TEXTE ÉTUDIÉ:

80% des usagers de sulfates de morphine (Skénan) sont des injecteurs

Publié le 19 novembre 2013


Source : Tendance N°86 – Marchés, substances, usagers : les tendances récentes 2011-2012, OFDT, juillet 2013

L’usage détourné des sulfates de morphine constitue, depuis que le dispositif existe, un phénomène souvent fluctuant et localisé géographiquement, paraissant très lié à la présence locale ou non de médecins prescripteurs. En 2011 et 2012, le marché du Skénan® est en hausse à Bordeaux avec une baisse importante de prix (15 € le comprimé de 200 mg LP en 2010, 5 € en 2012), à Paris (malgré une période de pénurie en 2012) et à Metz. Dans tous les cas, il semble prescrit par un nombre limité de médecins, soit dans un objectif thérapeutique affirmé, soit sous la pression de certains patients. D’après les autres sites TREND, la consommation détournée existe mais demeure rare, du fait de marchés locaux ne dépassant pas les pratiques de « dépannage ». À l’exception de Bordeaux où le comprimé de 200 mg serait la forme la plus disponible, la galénique courante semble être la gélule de 100 mg, accessible sur le marché parallèle pour 8 à 10 € environ. Deux profils principaux de consommateurs sont décrits : des usagers assez jeunes, très précarisés, errants, issus du milieu alternatif, mais également des usagers à la recherche d’une substitution « plus satisfaisante ». Plus de huit sur dix d’entre eux l’injectent. La confrontation avec les premières données ENa-CAARUD 2012, montre un accroissement modéré (mais significatif) de son usage, par les usagers des CAARUD, au cours du mois précédent, au plan national (17,2 % en 2012 contre 14,8 % en 2010), mais surtout une singularité géographique : la zone d’usage maximale, centrée sur le Limousin et l’Auvergne (prévalence mensuelle d’usage déclaré respectivement égale à 45,8 % et 43,1 %), s’étire selon une bande transversale de chaque côté de ces régions avec les Pays de la Loire (34,1 %) et le Poitou-Charentes (29,9 %), à l’ouest, et la région Rhône-Alpes à l’est (28,1 %). En l’absence d’observations qualitatives TREND dans ces zones, qui permettraient de mieux qualifier le phénomène, il semble que cette bande, éloignée à la fois de la frontière du nord-est de la France et de la frontière espagnole par lesquelles transite l’héroïne, constitue une zone où soit ce produit est difficile d’accès, soit son rapport pureté/prix est particulièrement défavorable. La difficulté d’accès aux ressources sanitaires est également une hypothèse à envisager.

DONNÉES BRUTES:
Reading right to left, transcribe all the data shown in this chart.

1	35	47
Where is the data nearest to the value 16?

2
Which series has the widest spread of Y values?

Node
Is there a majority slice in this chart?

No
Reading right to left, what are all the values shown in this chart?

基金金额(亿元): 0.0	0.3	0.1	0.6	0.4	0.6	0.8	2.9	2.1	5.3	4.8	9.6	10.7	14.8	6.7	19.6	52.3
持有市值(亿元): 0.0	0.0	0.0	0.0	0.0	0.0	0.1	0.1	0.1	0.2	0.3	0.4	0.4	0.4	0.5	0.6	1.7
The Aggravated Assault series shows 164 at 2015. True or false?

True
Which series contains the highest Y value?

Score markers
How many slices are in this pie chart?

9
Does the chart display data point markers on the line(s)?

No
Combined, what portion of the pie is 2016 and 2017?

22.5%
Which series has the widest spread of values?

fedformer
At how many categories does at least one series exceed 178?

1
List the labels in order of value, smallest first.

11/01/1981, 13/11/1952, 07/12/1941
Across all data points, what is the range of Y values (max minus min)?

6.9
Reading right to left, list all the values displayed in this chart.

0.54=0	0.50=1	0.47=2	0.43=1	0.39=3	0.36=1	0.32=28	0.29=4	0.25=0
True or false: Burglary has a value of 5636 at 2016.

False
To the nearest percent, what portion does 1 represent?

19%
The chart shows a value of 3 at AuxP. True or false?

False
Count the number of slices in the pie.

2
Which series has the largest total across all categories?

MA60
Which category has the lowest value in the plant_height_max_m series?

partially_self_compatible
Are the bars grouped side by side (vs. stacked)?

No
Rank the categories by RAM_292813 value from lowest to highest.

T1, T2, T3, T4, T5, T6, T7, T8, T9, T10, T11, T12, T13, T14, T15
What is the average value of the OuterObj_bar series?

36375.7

CONSIGNE: Reprenez sous forme de liste le paragraphe du texte étudié qui commence par « L’usage détourné des sulfates de morphine ». Gardez ses faits principaux. Appuyez-vous seulement sur le texte étudié.

RÉPONSE:
- Le détournement des sulfates de morphine est un phénomène souvent fluctuant et localisé. Il paraît lié à la présence, ou non, de médecins prescripteurs sur place.
- En 2011 et 2012, le marché du Skénan® est en hausse à Bordeaux, où le comprimé de 200 mg LP passe de 15 € en 2010 à 5 € en 2012. Il progresse aussi à Paris, malgré une pénurie en 2012, et à Metz.
- Dans ces villes, il semble prescrit par un petit nombre de médecins.
- Sur les autres sites TREND, l'usage détourné reste rare et ne dépasse pas le « dépannage ».
- La forme courante semble être la gélule de 100 mg, vendue environ 8 à 10 € au marché parallèle. À Bordeaux, c'est le comprimé de 200 mg qui serait le plus disponible.
- On décrit deux profils d'usagers :
  - des jeunes très précarisés, errants, issus du milieu alternatif ;
  - des personnes qui cherchent une substitution « plus satisfaisante ».
- Plus de huit usagers sur dix s'injectent le produit.
- D'après les données ENa-CAARUD 2012, au plan national, l'usage au cours du mois chez les usagers des CAARUD passe de 14,8 % en 2010 à 17,2 % en 2012.
- L'usage est le plus fort en Limousin (45,8 %) et en Auvergne (43,1 %). Cette zone s'étend à l'ouest vers les Pays de la Loire (34,1 %) et le Poitou-Charentes (29,9 %), et à l'est vers Rhône-Alpes (28,1 %).
- Cette bande est éloignée des frontières par où passe l'héroïne. L'héroïne y serait donc difficile à trouver, ou son rapport pureté/prix y serait très défavorable. Le difficile accès aux soins est une autre hypothèse.